Hospital atende vítimas de surto pós-conflito na Líbia
Suraya Mustafá, 23, está amarrada à força a uma cama há dez dias. Com os olhos virados, balbucia sem parar frases desconexas.
Numa sala ao lado, Aljia Awd, 38, se esconde debaixo do cobertor com medo de ser despedaçada por milícias.
Ela destapa timidamente os olhos e diz que seus quatro filhos estão prestes a ser mortos pelos soldados de Muammar Gaddafi.
Suraya e Aljia são novas pacientes do Hospital Psiquiátrico de Benghazi, um dos únicos dois da Líbia -o outro está em Trípoli.
Elas estão entre as dezenas de casos diagnosticados de líbios sem histórico de doença mental que tiveram surtos psicóticos deflagrados pela guerra atual.
Suraya apresentou sintomas depois que sua família viu de perto um bombardeio em Bin Jawad. Tornou-se violenta e incapaz de qualquer comunicação lógica.
Aljia, moradora de Guedames, foi levada pela família até Benghazi depois de não conseguir mais cuidar dos filhos por pânico das notícias e relatos da guerra.
Psiquiatras do hospital que as acolhe dizem ter atendido ao menos cem pessoas, mulheres e homens na mesma proporção, desde o início da revolta líbia, em fevereiro.
"Houve dias em que pacientes chegavam às dezenas", disse à Folha Mansour Elhoty, um dos psiquiatras coordenadores do hospital, aparentemente limpo, bem cuidado e seguro. "Muitos casos são de reação psicótica aguda, mas há também gente sofrendo estresse agudo, ansiedade e depressão."
Segundo Elhoty, a maior parte das pessoas foi medicada e rapidamente liberada para voltar para casa. Famílias receberam instruções sobre como lidar com surtos.
O hospital registrou nos últimos dias alta das internações, mas também houve várias saídas. Todos os presos políticos que o regime de Gaddafi havia internado sob alegação médica aproveitaram a tomada de Benghazi pelos rebeldes para escapar.

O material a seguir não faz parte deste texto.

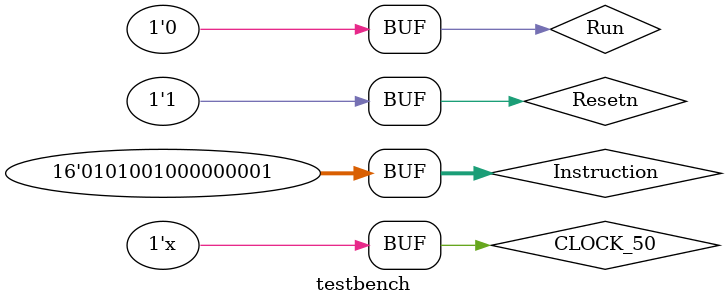
<source format=v>
`timescale 1ns / 1ps

module testbench ( );

	parameter CLOCK_PERIOD = 20;

	reg [15:0] Instruction;
	wire [15:0] reg0,reg1,reg2,reg3,reg4,reg5,reg6,reg7;
	reg Run;
	wire Done;

	reg CLOCK_50;
	initial begin
		CLOCK_50 <= 1'b0;
	end // initial
	always @ (*)
	begin : Clock_Generator
		#((CLOCK_PERIOD) / 2) CLOCK_50 <= ~CLOCK_50;
	end
	
	reg Resetn;
	initial begin
		Resetn <= 1'b0;
		#20 Resetn <= 1'b1;
	end // initial

	initial begin
				Run	<= 1'b0;	Instruction	<= 16'b0000000000000000;	
		#20	Run	<= 1'b1; Instruction	<= 16'b0001000000011100; // mv  r0, #28	
		#20	Run	<= 1'b0; 
		#20	Run	<= 1'b1; Instruction	<= 16'b0011001011111111; // mvt r1, #0xFF00
		#20	Run	<= 1'b0;
		#20	Run	<= 1'b1; Instruction	<= 16'b0101001011111111; // add r1, #0xFF
		#20	Run	<= 1'b0;
		#60	Run	<= 1'b1; Instruction	<= 16'b0110001000000000; // sub r1, r0
		#20	Run	<= 1'b0;
		#60	Run	<= 1'b1; Instruction	<= 16'b0101001000000001; // add r1, #1
		#20	Run	<= 1'b0;
	end // initial

	part1 U1 (Instruction, Resetn, CLOCK_50, Run, Done, reg0,reg1,reg2,reg3,reg4,reg5,reg6,reg7);

endmodule

</source>
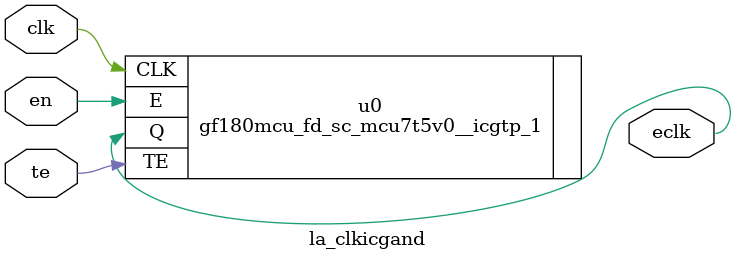
<source format=v>

(* keep_hierarchy *)
module la_clkicgand #(
    parameter PROP = "DEFAULT"
) (
    input  clk,  // clock input
    input  te,   // test enable
    input  en,   // enable (from positive edge FF)
    output eclk  // enabled clock output
);

  // reg en_stable;

  // always @(clk or en or te) if (~clk) en_stable <= en | te;

  // assign eclk = clk & en_stable;

  gf180mcu_fd_sc_mcu7t5v0__icgtp_1 u0 (
      .CLK(clk),
      .E  (en),
      .TE (te),
      .Q  (eclk)
  );

endmodule

</source>
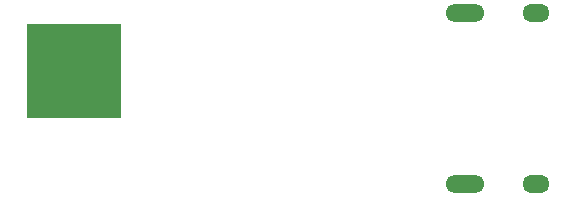
<source format=gbr>
%TF.GenerationSoftware,KiCad,Pcbnew,(6.0.7)*%
%TF.CreationDate,2022-11-13T02:02:31+01:00*%
%TF.ProjectId,TTL_to_HDMI,54544c5f-746f-45f4-9844-4d492e6b6963,rev?*%
%TF.SameCoordinates,Original*%
%TF.FileFunction,Soldermask,Bot*%
%TF.FilePolarity,Negative*%
%FSLAX46Y46*%
G04 Gerber Fmt 4.6, Leading zero omitted, Abs format (unit mm)*
G04 Created by KiCad (PCBNEW (6.0.7)) date 2022-11-13 02:02:31*
%MOMM*%
%LPD*%
G01*
G04 APERTURE LIST*
%ADD10O,3.300000X1.500000*%
%ADD11O,2.300000X1.500000*%
G04 APERTURE END LIST*
D10*
%TO.C,J1*%
X126507000Y-97906000D03*
X126507000Y-112406000D03*
D11*
X132467000Y-97906000D03*
X132467000Y-112406000D03*
%TD*%
G36*
X97359191Y-98818907D02*
G01*
X97395155Y-98868407D01*
X97400000Y-98899000D01*
X97400000Y-106701000D01*
X97381093Y-106759191D01*
X97331593Y-106795155D01*
X97301000Y-106800000D01*
X89499000Y-106800000D01*
X89440809Y-106781093D01*
X89404845Y-106731593D01*
X89400000Y-106701000D01*
X89400000Y-98899000D01*
X89418907Y-98840809D01*
X89468407Y-98804845D01*
X89499000Y-98800000D01*
X97301000Y-98800000D01*
X97359191Y-98818907D01*
G37*
M02*

</source>
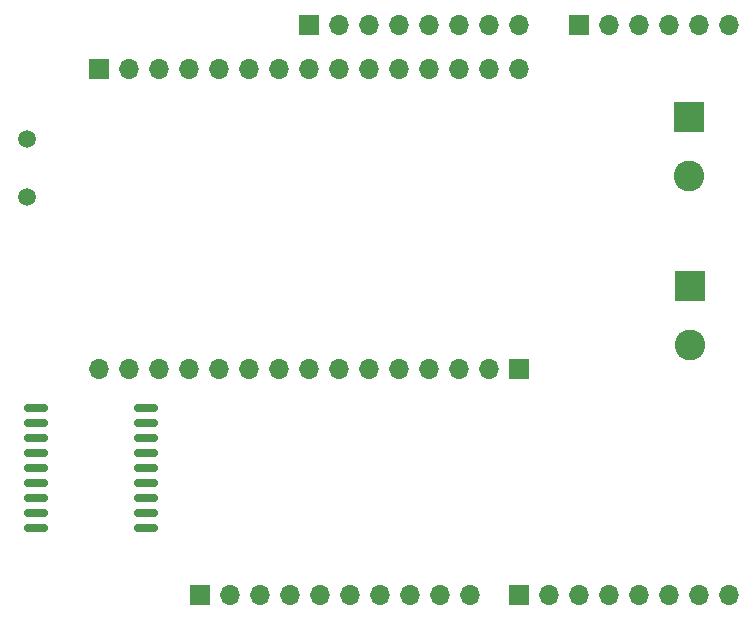
<source format=gbr>
%TF.GenerationSoftware,KiCad,Pcbnew,8.0.2-1*%
%TF.CreationDate,2024-05-16T23:12:18-04:00*%
%TF.ProjectId,ORA_Arduino_ESP_CAN_Shield,4f52415f-4172-4647-9569-6e6f5f455350,rev?*%
%TF.SameCoordinates,Original*%
%TF.FileFunction,Soldermask,Bot*%
%TF.FilePolarity,Negative*%
%FSLAX46Y46*%
G04 Gerber Fmt 4.6, Leading zero omitted, Abs format (unit mm)*
G04 Created by KiCad (PCBNEW 8.0.2-1) date 2024-05-16 23:12:18*
%MOMM*%
%LPD*%
G01*
G04 APERTURE LIST*
G04 Aperture macros list*
%AMRoundRect*
0 Rectangle with rounded corners*
0 $1 Rounding radius*
0 $2 $3 $4 $5 $6 $7 $8 $9 X,Y pos of 4 corners*
0 Add a 4 corners polygon primitive as box body*
4,1,4,$2,$3,$4,$5,$6,$7,$8,$9,$2,$3,0*
0 Add four circle primitives for the rounded corners*
1,1,$1+$1,$2,$3*
1,1,$1+$1,$4,$5*
1,1,$1+$1,$6,$7*
1,1,$1+$1,$8,$9*
0 Add four rect primitives between the rounded corners*
20,1,$1+$1,$2,$3,$4,$5,0*
20,1,$1+$1,$4,$5,$6,$7,0*
20,1,$1+$1,$6,$7,$8,$9,0*
20,1,$1+$1,$8,$9,$2,$3,0*%
G04 Aperture macros list end*
%ADD10R,1.700000X1.700000*%
%ADD11O,1.700000X1.700000*%
%ADD12RoundRect,0.150000X0.875000X0.150000X-0.875000X0.150000X-0.875000X-0.150000X0.875000X-0.150000X0*%
%ADD13R,2.600000X2.600000*%
%ADD14C,2.600000*%
%ADD15C,1.500000*%
G04 APERTURE END LIST*
D10*
%TO.C,Digital_1*%
X42560000Y-73580000D03*
D11*
X45100000Y-73580000D03*
X47640000Y-73580000D03*
X50180000Y-73580000D03*
X52720000Y-73580000D03*
X55260000Y-73580000D03*
X57800000Y-73580000D03*
X60340000Y-73580000D03*
X62880000Y-73580000D03*
X65420000Y-73580000D03*
%TD*%
D10*
%TO.C,Power_1*%
X51715000Y-25320000D03*
D11*
X54255000Y-25320000D03*
X56795000Y-25320000D03*
X59335000Y-25320000D03*
X61875000Y-25320000D03*
X64415000Y-25320000D03*
X66955000Y-25320000D03*
X69495000Y-25320000D03*
%TD*%
D10*
%TO.C,Analog_1*%
X74570000Y-25310000D03*
D11*
X77110000Y-25310000D03*
X79650000Y-25310000D03*
X82190000Y-25310000D03*
X84730000Y-25310000D03*
X87270000Y-25310000D03*
%TD*%
D10*
%TO.C,Digital_2*%
X69490000Y-73580000D03*
D11*
X72030000Y-73580000D03*
X74570000Y-73580000D03*
X77110000Y-73580000D03*
X79650000Y-73580000D03*
X82190000Y-73580000D03*
X84730000Y-73580000D03*
X87270000Y-73580000D03*
%TD*%
D12*
%TO.C,U2*%
X37975000Y-57730000D03*
X37975000Y-59000000D03*
X37975000Y-60270000D03*
X37975000Y-61540000D03*
X37975000Y-62810000D03*
X37975000Y-64080000D03*
X37975000Y-65350000D03*
X37975000Y-66620000D03*
X37975000Y-67890000D03*
X28675000Y-67890000D03*
X28675000Y-66620000D03*
X28675000Y-65350000D03*
X28675000Y-64080000D03*
X28675000Y-62810000D03*
X28675000Y-61540000D03*
X28675000Y-60270000D03*
X28675000Y-59000000D03*
X28675000Y-57730000D03*
%TD*%
D10*
%TO.C,EN_1*%
X69530000Y-54460000D03*
D11*
X66990000Y-54460000D03*
X64450000Y-54460000D03*
X61910000Y-54460000D03*
X59370000Y-54460000D03*
X56830000Y-54460000D03*
X54290000Y-54460000D03*
X51750000Y-54460000D03*
X49210000Y-54460000D03*
X46670000Y-54460000D03*
X44130000Y-54460000D03*
X41590000Y-54460000D03*
X39050000Y-54460000D03*
X36510000Y-54460000D03*
X33970000Y-54460000D03*
%TD*%
D13*
%TO.C,J1*%
X83990000Y-47420000D03*
D14*
X83990000Y-52420000D03*
%TD*%
D13*
%TO.C,J2*%
X83940000Y-33110000D03*
D14*
X83940000Y-38110000D03*
%TD*%
D10*
%TO.C,BOOT_1*%
X33970000Y-29060000D03*
D11*
X36510000Y-29060000D03*
X39050000Y-29060000D03*
X41590000Y-29060000D03*
X44130000Y-29060000D03*
X46670000Y-29060000D03*
X49210000Y-29060000D03*
X51750000Y-29060000D03*
X54290000Y-29060000D03*
X56830000Y-29060000D03*
X59370000Y-29060000D03*
X61910000Y-29060000D03*
X64450000Y-29060000D03*
X66990000Y-29060000D03*
X69530000Y-29060000D03*
%TD*%
D15*
%TO.C,Y1*%
X27865000Y-39870000D03*
X27865000Y-34990000D03*
%TD*%
M02*

</source>
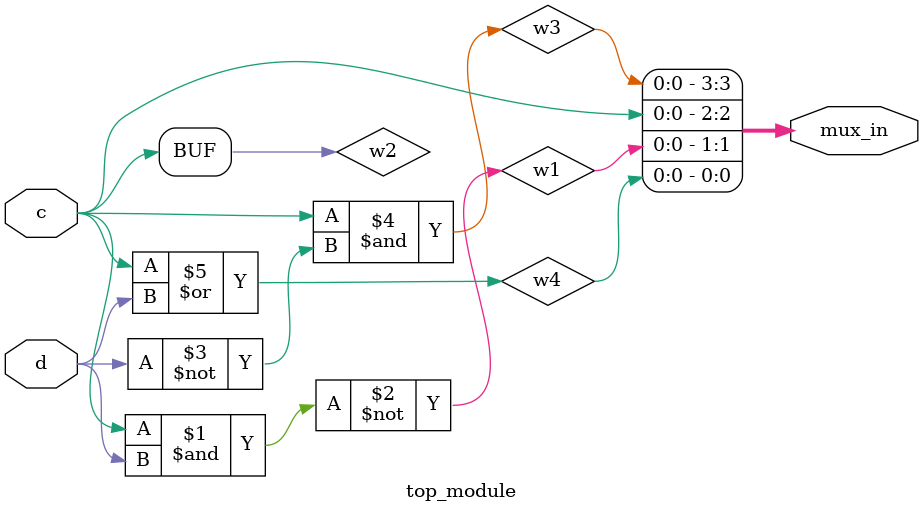
<source format=sv>
module top_module (
	input c,
	input d,
	output [3:0] mux_in
);

// Declare intermediate signals
wire w1, w2, w3, w4;

// Implement the Karnaugh map logic
assign w1 = ~(c & d);
assign w2 = c;
assign w3 = c & ~d;
assign w4 = c | d;

// Connect the intermediate signals to the multiplexer inputs
assign mux_in[0] = w4;
assign mux_in[1] = w1;
assign mux_in[2] = w2;
assign mux_in[3] = w3;

endmodule

</source>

"Sabíamos que não eram doentes mentais, por isso fechamos os olhos para a sua saída", diz Elhoty.
Durante anos, o psiquiatra e seus colegas eram obrigados a trancar pessoas trazidas por agentes do governo que apresentavam supostos certificados de patologia.
Os presos ficavam na ala A, reservada aos casos mais agudos de doença mental.
O local onde dormiam os inimigos do regime, visitado pela Folha, consistia em duas salas de azulejo gelado e com banheiros sem água corrente. Em um dos muros havia uma caricatura de Gaddafi desenhada à mão, com a frase: "Líbia livre".
Ouvem-se a todo instante os gritos dos pacientes não políticos da ala A, que se apertam nas grades de uma janela para tentar falar com visitantes. "Gaddafi é um cachorro, Gaddafi não é legal", repetia sem parar um agitado paciente idoso.